Governor Sisolak signed legislation last week that gives Nevada the authority to establish a public option that is intended to provide consumers with comprehensive, but lower cost health insurance. The second state to enact such a law (Washington was first in 2019), Nevada is tasked with creating state-designed coverage to be administered by private insurers that are required to reduce premiums by addressing high health care costs.
As one means to achieve affordability, until 2030, public option premiums in each zip code must be at least five percent lower than the reference premium for that zip code. In addition, the average public option premiums must be at least 15 percent lower than the average reference premium in the state. Lastly, premiums can’t increase by a percentage greater than the increase in the Medicare Economic Index (i.e., inflation) for that year.
To fund the public option, the law created the Public Option Trust Fund to be administered by the state treasurer. Important to the affordability of public option plans, the balance in the Public Option Trust Fund at the end of each fiscal year carries into the next fiscal year rather than reverting to State General Fund. As such, if the Treasurer deems that there are additional funds available for the fiscal year, these can be used to increase affordability of the plans (e.g., lower premiums). To start, the legislature appropriated $1,639,366 to the Public Option Trust Fund for use by June 2023, and appropriated relevant funds to DHHS and the Exchange.
The bill also directs DHHS, DOI, and the Exchange to apply for federal funding that may be available to help finance operation of the program (to be held in the Fund). Additionally, it directs the agencies to apply for any relevant federal waivers that may be necessary to implement the program, including 1115 demonstration and 1332 innovation waivers that can be used to secure federal insurance subsidies to purchase public option QHPs, as well as to combine the risk pools for the public option and Medicaid. The latter is contingent on analysis projecting that combining risk pools can lower costs. The law requires relevant agencies to apply for federal waivers by 2024 but to also conduct an actuarial study of the bill’s impact on premiums prior to applying.
Specifically, the legislature seeks to determine the impact of repealing one controversial component: requiring specific providers to participate in the public option networks.
Assuring Provider Participation
Nevada will conduct a statewide competitive bidding process for insurers to administer the public option and requires all managed care organizations contracted to deliver services for the state’s Children’s Health Insurance Program (CHIP) and Medicaid to submit a proposal.

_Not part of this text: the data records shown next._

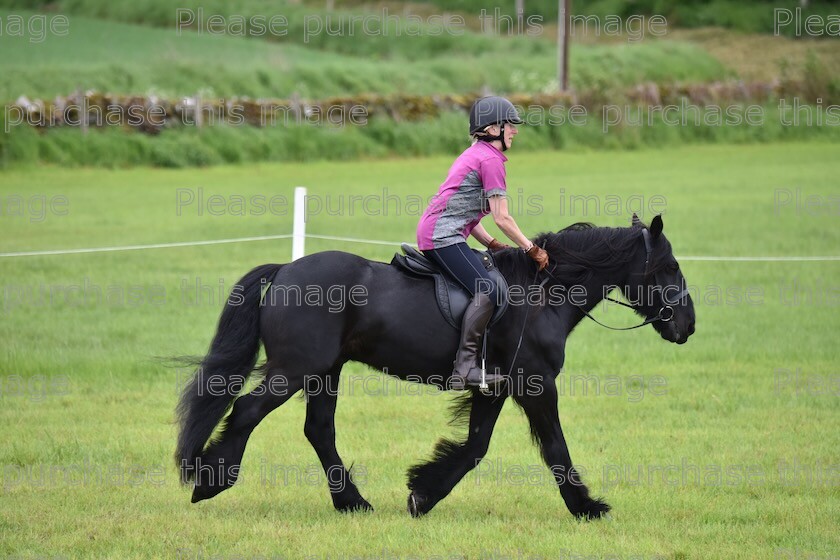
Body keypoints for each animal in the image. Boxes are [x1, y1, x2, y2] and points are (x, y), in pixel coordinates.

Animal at [176, 215, 696, 520]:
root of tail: (285, 270)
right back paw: (210, 483)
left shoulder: (496, 387)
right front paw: (586, 506)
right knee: (247, 413)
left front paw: (422, 493)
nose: (687, 325)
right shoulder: (536, 383)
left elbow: (476, 447)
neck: (542, 294)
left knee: (318, 430)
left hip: (325, 372)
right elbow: (555, 447)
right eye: (670, 266)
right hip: (295, 370)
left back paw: (353, 503)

The state aims to prioritize insurer applicants with networks that:
- align the providers across the public option and state Medicaid program,
- include rural and safety-net providers,
- strengthen the primary care and behavioral health workforce (particularly in rural areas),
- accept value-based payment models,
- decrease disparities in access and outcomes and provide culturally competent care.

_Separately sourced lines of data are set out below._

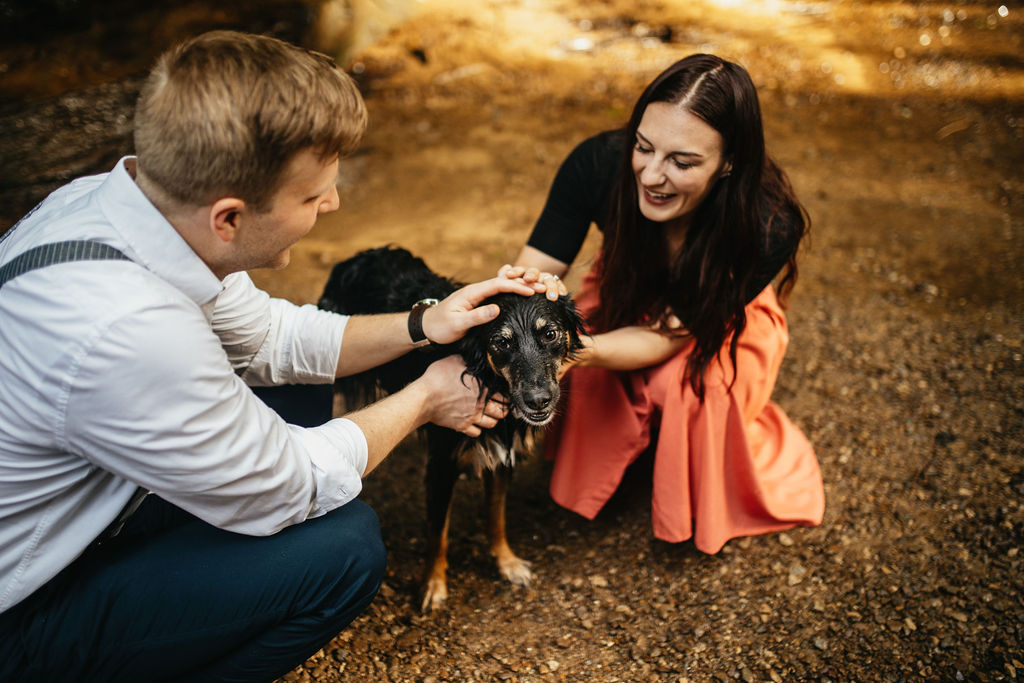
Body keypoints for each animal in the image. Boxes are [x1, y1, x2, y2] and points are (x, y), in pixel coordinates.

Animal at [317, 245, 585, 610]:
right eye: (502, 343)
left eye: (551, 334)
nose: (538, 401)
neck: (488, 380)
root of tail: (360, 255)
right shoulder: (441, 464)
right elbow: (438, 533)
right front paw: (433, 584)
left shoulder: (503, 455)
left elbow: (496, 515)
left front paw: (506, 562)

Ultimately, DHHS is authorized to administer the public option if these goals cannot be accomplished by contracting with a private insurer.

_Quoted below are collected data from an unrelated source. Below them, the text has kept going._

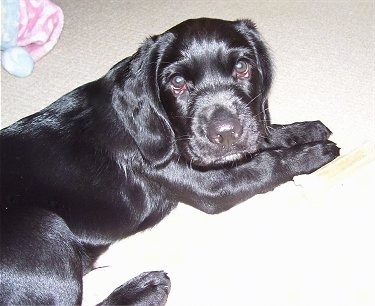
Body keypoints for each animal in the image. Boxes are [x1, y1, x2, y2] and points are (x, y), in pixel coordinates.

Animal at [0, 17, 340, 304]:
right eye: (177, 83)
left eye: (243, 67)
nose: (226, 133)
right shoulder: (211, 185)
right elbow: (266, 164)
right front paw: (315, 152)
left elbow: (263, 136)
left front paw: (303, 130)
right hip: (44, 228)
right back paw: (144, 289)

Similar to the requirement of insurers, every provider that participates in Medicaid, provides care for enrollees of the state employee health plan, or provides care to injured workers who receive workers compensation must enroll as a participating provider in at least one network of providers established in the public option.
Addressing Health Care Costs
Recent research indicates that commercial insurers reimburse hospitals, on average, 247 percent of what Medicare pays for the exact same services. With an interest to contain rising health costs, a growing number of states are exploring policies to lower commercial reimbursement rates to be more in line with Medicare’s cost-based rates. For example, Washington’s public option legislation capped reimbursement rates to providers at 160 percent of Medicare, with a minimum reimbursement of 101 percent to rural hospitals and 135 percent to primary care providers.
However, Nevada’s law doesn’t set a specific rate or reimbursement cap. Instead, the law includes a provision that, in the aggregate, reimbursements by the public option must be comparable to, or “better than,” those paid by Medicare. The lack of specificity leaves room for interpretation and debate among stakeholders that will likely need to be addressed through regulation.
The enactment of Nevada’s public option provides a pathway to leverage its state-based exchange to further reduce the state’s uninsured rate while addressing health care costs by targeting reimbursements on hospitals’ costs more so than on its charges. As the price of care continues to rise, and the federal government explores a possible federal public option, state action to address health care costs continues to create meaningful change and serves as a laboratory for nationwide policy. As additional states pursue such policies, NASHP will continue to update its tracker of state legislative action to lower health system costs.